Partial template specialization means:
You have a base class with two or more templates (generics / type parameters).
The type parameters would be <T, S>
In a derived (specialized) class you indicate the type of one of the type parameters.
The type parameters could look like this <T, int>.
So when someone uses (instantiates an object of) the class where the last type parameter is an int, the derived class is used.

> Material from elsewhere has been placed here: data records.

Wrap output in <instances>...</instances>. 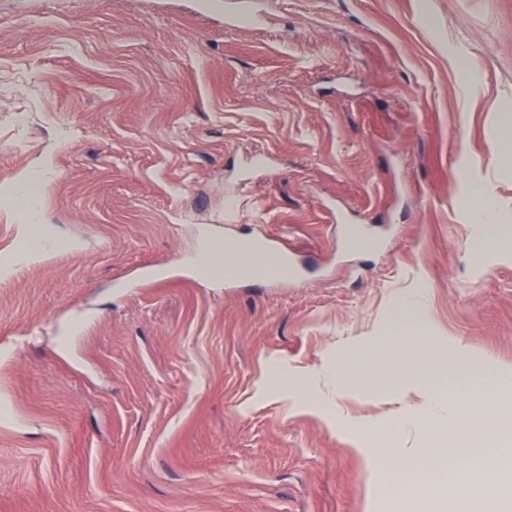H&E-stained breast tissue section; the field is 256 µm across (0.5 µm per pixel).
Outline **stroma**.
I'll return each instance as SVG.
<instances>
[{
    "label": "stroma",
    "instance_id": "1",
    "mask_svg": "<svg viewBox=\"0 0 512 512\" xmlns=\"http://www.w3.org/2000/svg\"><path fill=\"white\" fill-rule=\"evenodd\" d=\"M224 2L0 0V512H392L263 360L320 389L440 337L512 384V251L469 255L466 204L512 232V0ZM34 170L55 251L19 263ZM257 238L295 275L200 271ZM470 210L474 224L484 228L486 231L493 228L495 221V211L487 202L484 196L476 194L470 201ZM415 313V315L413 313ZM424 316V311L412 300L398 296L391 305L390 319L399 326L409 325L416 317Z\"/></svg>",
    "mask_w": 512,
    "mask_h": 512
}]
</instances>
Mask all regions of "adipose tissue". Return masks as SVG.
<instances>
[{"label": "adipose tissue", "mask_w": 512, "mask_h": 512, "mask_svg": "<svg viewBox=\"0 0 512 512\" xmlns=\"http://www.w3.org/2000/svg\"><path fill=\"white\" fill-rule=\"evenodd\" d=\"M470 210L474 224L484 228L482 237L470 244L471 255L512 243V236L494 231L495 211L481 195L473 196ZM441 348L416 352L403 359L398 368L406 386L417 395L414 404L399 414L368 423V430L382 434L381 442H370L364 455L374 464L384 466V487H396L394 512H408L413 495L432 504L448 499L449 489L461 487L464 506L473 501L512 488V460L489 454L490 444L511 434L501 423V415L512 407V386L499 383L486 362L457 355L458 369L471 380L461 387L435 385ZM389 357H365L360 352L344 353L331 362L324 375L329 384L325 393L307 392L303 382L274 363L265 371L284 386L300 392L306 406L337 411L350 391L363 395L374 393L375 379L386 372ZM414 430L420 435L441 436L458 433L454 445L433 453L421 448H406L403 434Z\"/></svg>", "instance_id": "1"}]
</instances>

Haskell has overlapping instances as an extension:
class Sizable a where
size :: a -> Int
instance Collection c => Sizable c where
size = length . toList
is a function to find size of any collection, which can have more specific instances:
instance Sizable (Seq a) where
size = Seq.length
See also Advanced Overlap on HaskellWiki.
Actually, you can (not quite; see below) do it in C# with extension methods:
public Count (this IEnumerable<T> seq) {
int n = 0;
foreach (T t in seq)
n++;
return n;
}
public Count (this T[] arr) {
return arr.Length;
}
Then calling array.Count() will use the specialised version. "Not quite" is because the resolution depends on the static type of array, not on the run-time type. I.e. this will use the more general version:
IEnumerable<int> array = SomethingThatReturnsAnArray();
return array.Count();
C#:
void Swap<T>(ref T a, ref T b) {
var c = a;
a = b;
b = c;
}
I guess the (pure) Haskell-version would be:
swap :: a -> b -> (b,a)
swap a b = (b, a)
Java has generics, which allow you to do similar sorts of things.